Wells Fargo Blames Central Bank for Mexico Peso’s 2016 Swoon

Updated on
  • Policy makers boosted key interest rate by a record to 4.25%
  • Peso is suffering second-biggest drop among major currencies

Mexico’s central bank actually may be to blame for the peso’s slide this year.

Nicholas Bennenbroek, the head of currency strategy at Wells Fargo & Co. in New York, argues that policy makers’ bid to bolster the currency by boosting interest rates has backfired.

While the central bank has lifted borrowing costs by a record 1 percentage point this year to 4.25 percent, the peso is posting the second-biggest loss among the world’s major currencies. Bennenbroek says the unanticipated surge in borrowing costs has spooked foreign investors in Mexico’s shortest-term bonds instead of luring them to the country so they can profit from higher yields. Overseas investors have slashed their holdings of Mexican bills by 57 percent this year, resulting in outflows that have deepened the peso’s slide. 

“The key thing about the Mexican rate hikes is that they’ve been quite sharp and unexpected,” Bennenbroek said. “It’s surprising how poorly Mexico has performed. Usually you’d say higher interest rates were good for the peso. The only question is were the rate hikes so sudden and unexpected that it creates a bit of risk that the Banco de Mexico will keep raising?” 

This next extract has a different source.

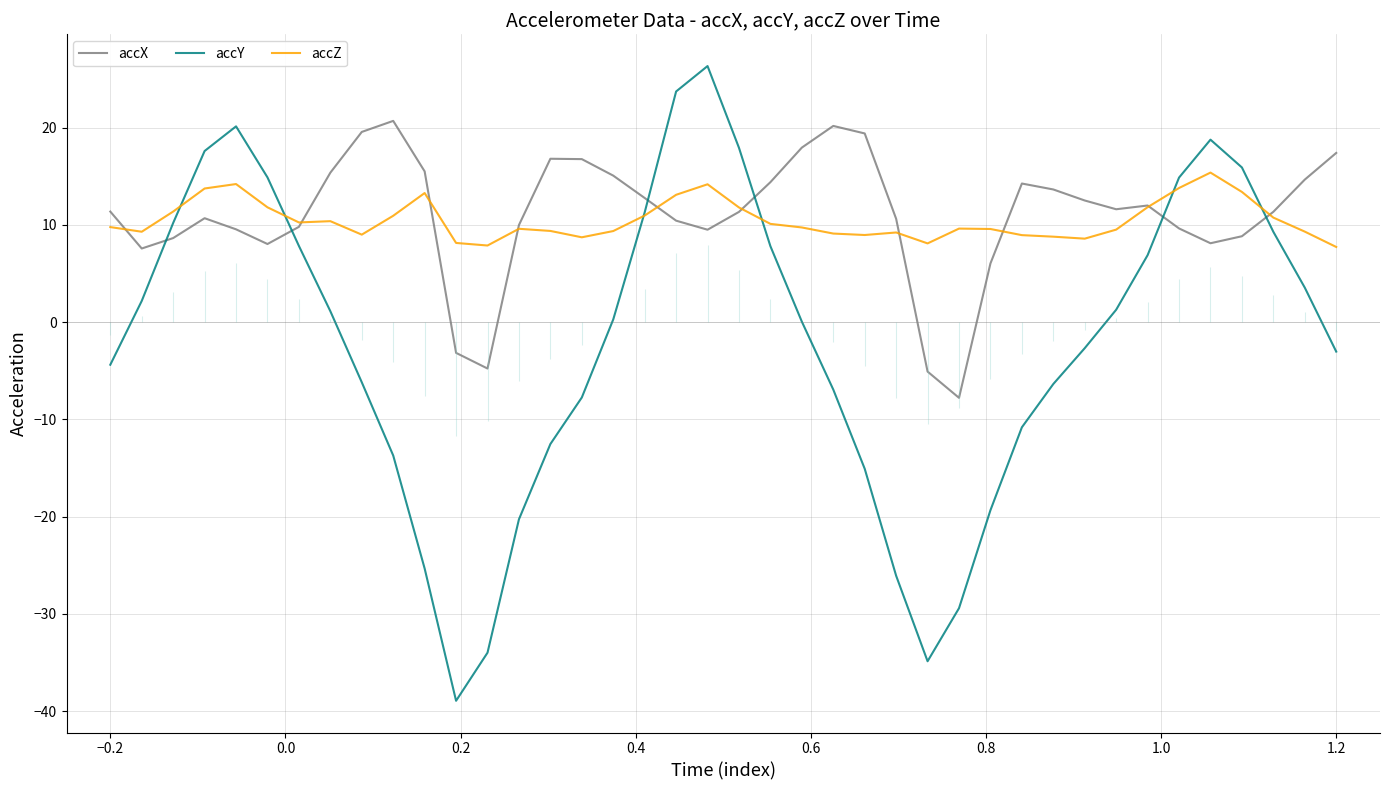

Rank the series by their maximum value, from lowest to highest.

accZ, accX, accY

Mexico’s currency has dropped 10 percent against the dollar this year, eroding returns for bond investors. The country’s notes have lost investors 3.5 percent in dollar terms, compared with an average return of 13.5 percent for Latin American local debt.

On Tuesday, the currency posted the biggest loss in emerging markets, slumping 1.7 percent to 19.1362 per dollar as of 10:41 a.m. in New York. Swings have increased in developing-nation currencies as investors weigh the outlook for global economic growth and prospects for further stimulus from central banks, with 10-day historical volatility on the MSCI Emerging Markets Currency Index almost quadrupling since the end of July.

As one of the most-traded currencies, the peso tends to rise and fall more than its peers during periods of upheaval, and the cost of options to protect against swings in the currency has surged. Three-month implied volatility for the peso, a measure of the cost of options, jumped 1.87 percentage point in a week to 15.81 percent, the highest since June.

That peso’s underperformance may worsen because there are more rate increases in the offing. The central bank will lift benchmark borrowing costs by another 0.25 percentage point by year-end, according to analysts surveyed by Bloomberg.